O segundo filme mais premiado da Mostra foi o brasileiro “Urubus”, de Claudio Borelli, que, coincidência rara, foi escolhido como melhor ficção nacional pela Crítica e pelo Público. Já a Abraccine (Associação Brasileira de Críticos de Cinema) elegeu “A Felicidade das Coisas”, de Thaís Fujinaga como o melhor filme brasileiro de diretor estreante, independente se ficcional ou documental.
“Clara Sola” (Clara Sozinha) é um drama feminino, dirigido e protagonizado por mulheres. A jovem diretora, Nathalie Álvarez, formou-se em instituições internacionais e vive na Suécia. Mas realizou seu filme integralmente no país centro-americano. Clara é uma mulher de 40 anos, que acredita ter ligação especial com o divino. Ligação que faz dela uma curandeira. Família e comunidade concentram em tal potência mediúnica todas suas esperanças. Um dia, a sobrinha de Clara começa a se relacionar com um rapaz. A curandeira quarentona, que até aquele momento vivia sob o jugo da mãe e a serviço do vilarejo, vê seus desejos sexuais aflorarem. Sente-se profundamente atraída pelo namorado da jovem parente. Essa força recém-despertada leva Clara a territórios inexplorados. Fortalecida, ela irá, gradualmente, libertar-se de seu papel de “santa” e buscar sua cura.

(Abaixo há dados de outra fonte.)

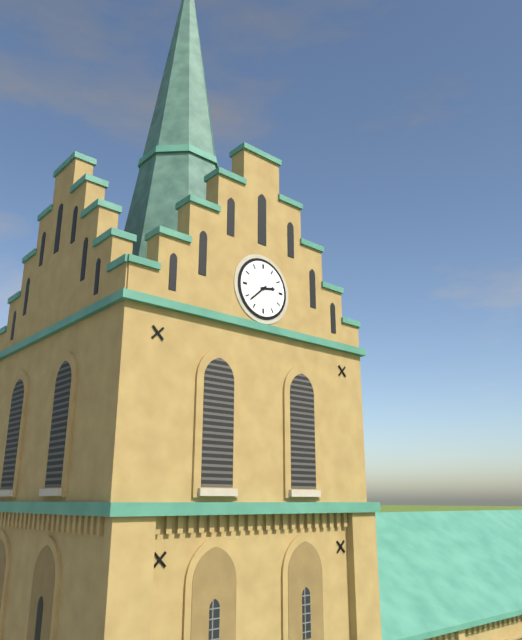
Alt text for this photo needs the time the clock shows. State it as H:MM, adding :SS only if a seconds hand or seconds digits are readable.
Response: 2:38
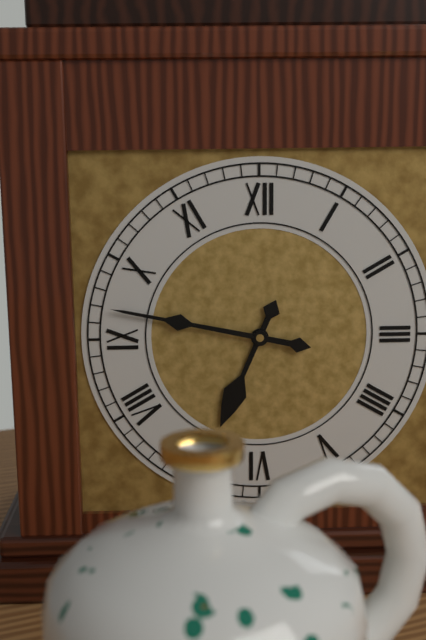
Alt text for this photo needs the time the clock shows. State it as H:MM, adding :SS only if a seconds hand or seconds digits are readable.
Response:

Chinchila Araya, que ganhou o Troféu Bandeira Paulista de melhor atriz, é estreante no cinema. Sua trajetória foi feita como bailarina. O filme é o indicado da Costa Rica a uma vaga entre os finalistas ao Oscar internacional. Já o moscovita Yuri Borisov, o melhor ator, é um “jovem veterano”. Ele fez jus ao Troféu Bandeira Paulista por seu papel no filme “Compartment no. 6” (“Cabine Número 6”), também indicado ao Oscar internacional pela Finlândia. Embora jovem, Borisov já soma 40 trabalhos no cinema e na TV. No badalado filme de Juho Kuosmamn, ele interpreta Ljoha, operário grosseirão, que bebe doses cavalares de vodka e interpela mulheres com palavrões tóxicos. Num trem, que vai de Moscou a Murmansk, cidade situada a 200 km do Círculo Ártico, ele divide apertada cabine de trem com Laura, estudante finlandesa interessada em Arqueologia. Por isso, ela quer conhecer os petróglifos (hieróglifos impressos em pedra) de Murmansk. A jovem homoafetiva, que estuda russo, deixou a namorada Irina em Moscou. Conseguirá enfrentar quase 1.500 km em trajeto de trem, dividindo a cabine com um macho bruto, capaz de perguntar se ela “vende a boceta”? Como? “Você vende a xereca?”, reafirmará com intenção de ser melhor entendido.
Baseado em livro de Rosa Licksom, best seller traduzido em 20 idiomas, “Compartment no. 6” conquistou o Grande Prêmio do Júri em Cannes (com Spike Lee e Kleber Mendonça no colegiado) e é um dos cinco favoritos a vaga no Oscar internacional. O contraste entre o grosseirão e a estudante, os idiomas (ela tenta dominar as nuances da língua de Ljoha, em especial as referentes a termos de baixo calão sexual), os interesses culturais e projetos de vida dissonantes dão ao filme delicioso sabor. Sem edulcorar nada. E sem estereotipar os russos. A imagem do gigantesco (e gelado) país, nesse ‘train movie’, resulta complexa e envolvente.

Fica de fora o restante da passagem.